Is Job Placement Provided? Once you have obtained your commercial driver’s license after graduating from truck driving school, you will be eager to begin your new career. Confirm that the schools you are contemplating have job placement programs. Find out what their job placement ratio is and what average salary their grads start at. Also, ask which national and local trucking companies their graduates are placed with for hiring. If a school has a low job placement rate or not many Hartman AR employers recruiting their grads, it may be a sign to look elsewhere.

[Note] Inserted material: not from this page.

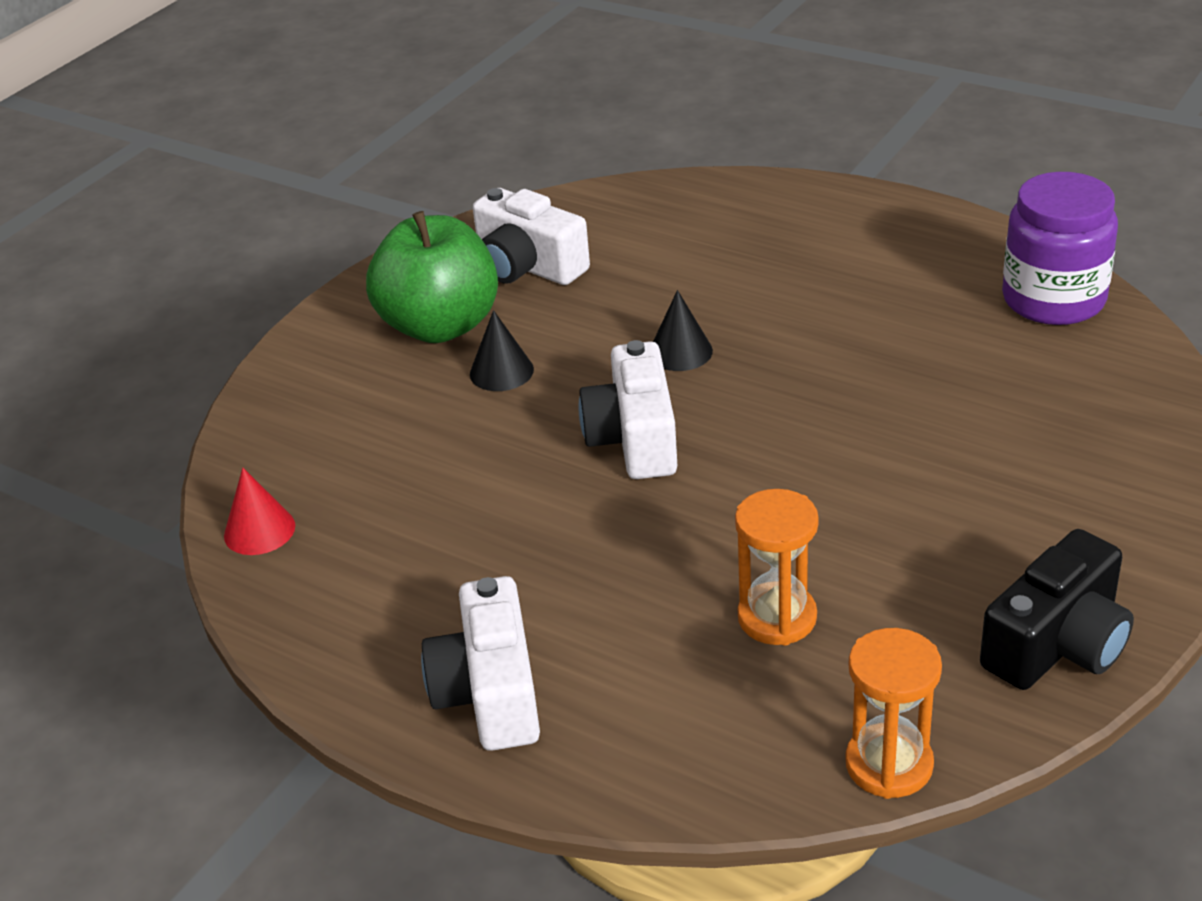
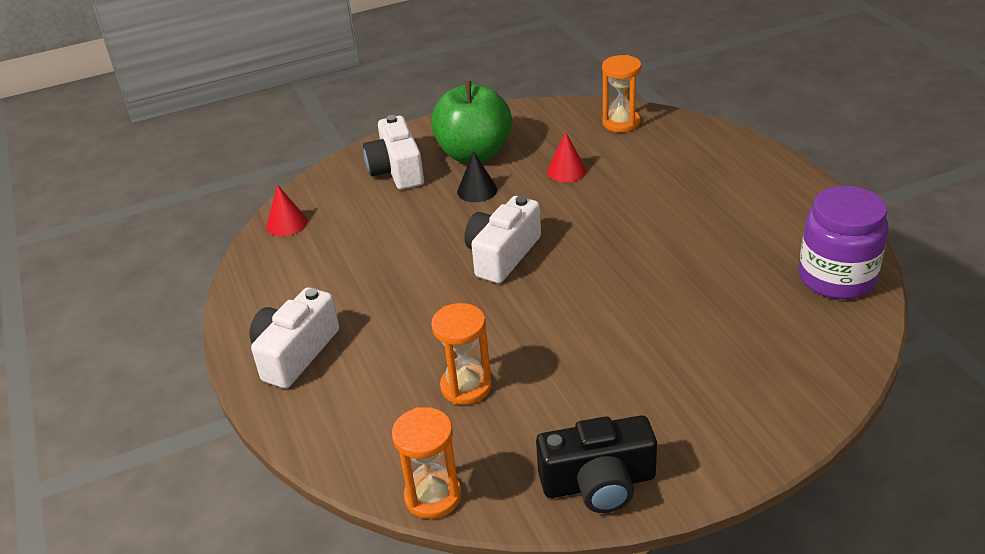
camera: 35 degrees right, 0 degrees up
white camera [473,188,590,285] -> white camera moved to [363,115,424,190]
black cone [653,290,713,371] -> none
none -> red cone [547,132,587,182]
none -> orange hourglass [602,55,641,132]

Is Financial Assistance Offered? Truck driver schools are similar to colleges and other Hartman AR area vocational or trade schools when it comes to loans and other forms of financial aid being offered. Ask if the schools you are examining have a financial aid department, or at least someone who can help you understand the options and forms that must be submitted.

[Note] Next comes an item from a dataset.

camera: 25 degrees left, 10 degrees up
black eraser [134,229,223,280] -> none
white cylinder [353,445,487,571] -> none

CDL Training Near Me Hartman Arkansas
Selecting the right truck driving school is an important first step to launching your new occupation as a long distance or local truck driver. The skills that you will learn at school will be those that mold a new career behind the wheel. There are several options available and understanding them is critical if you are going to succeed as an operator. You originally came to our website because of your interest in CDL Training Near Me and wanting information on the topic Trucking School Cost. But first and foremost, you must obtain the appropriate training in order to operate a big commercial vehicle in a professional and safe fashion. If you are lacking cash or financing, you might want to think about a captive school. You will pay a lower or in some cases no tuition in exchange for driving for their contracted carrier. Or you can enroll in an independent truck driving school and have the option of driving for the trucking company of your choosing, or one of several affiliated with the school. It’s your choice. But no matter how you receive your training, you will soon be entering a profession that helps America move as a professional truck driver in Hartman AR.
Truck On in These Other Arkansas Locations
Hartman is located in southwestern Johnson County at 35°25′54″N 93°37′1″W / 35.43167°N 93.61694°W / 35.43167; -93.61694 (35.431598, -93.617034), on the west side of Horsehead Creek about 4 miles (6 km) north of the Arkansas River. U.S. Highway 64 passes through the center of town, leading east 9 miles (14 km) to Clarksville, the county seat, and west 13 miles (21 km) to Ozark.

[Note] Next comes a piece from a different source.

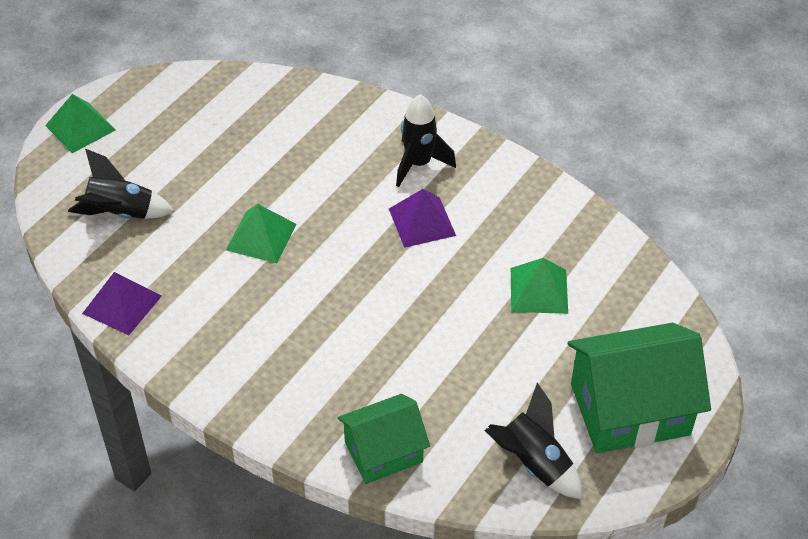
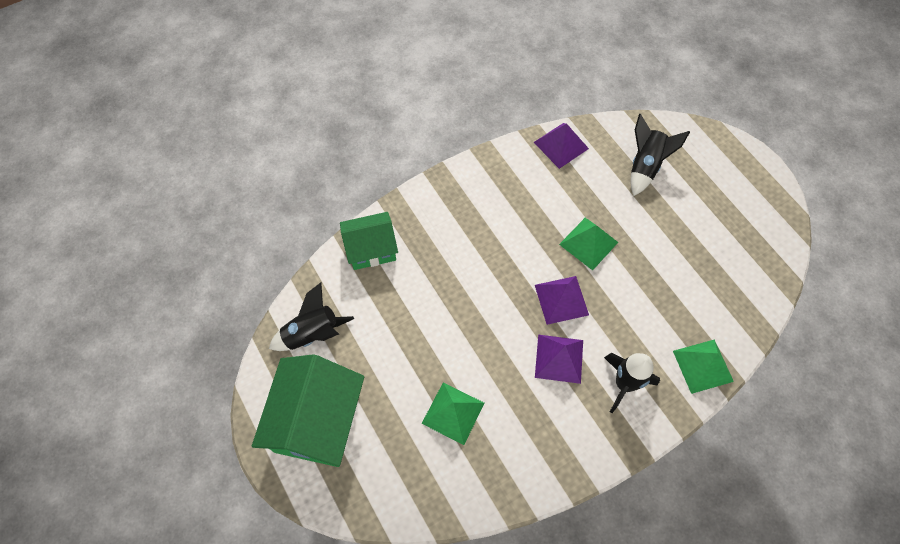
camera: 115 degrees right, 15 degrees up
green pyramid [45,94,116,153] -> green pyramid moved to [673,340,734,394]
green house [338,394,430,484] -> green house turned 75 degrees clockwise [340,212,398,270]
none -> purple pyramid [535,276,589,325]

At the 2000 census, there were 596 people, 234 households and 181 families residing in the city. The population density was 421.2 per square mile (163.2/km²). There were 258 housing units at an average density of 182.3/sq mi (70.6/km²). The racial makeup of the city was 98.32% White, 1.01% Native American, 0.50% from other races, and 0.17% from two or more races. 1.68% of the population were Hispanic or Latino of any race.
There were 234 households of which 30.8% had children under the age of 18 living with them, 62.4% were married couples living together, 10.3% had a female householder with no husband present, and 22.6% were non-families. 21.4% of all households were made up of individuals and 11.1% had someone living alone who was 65 years of age or older. The average household size was 2.55 and the average family size was 2.92.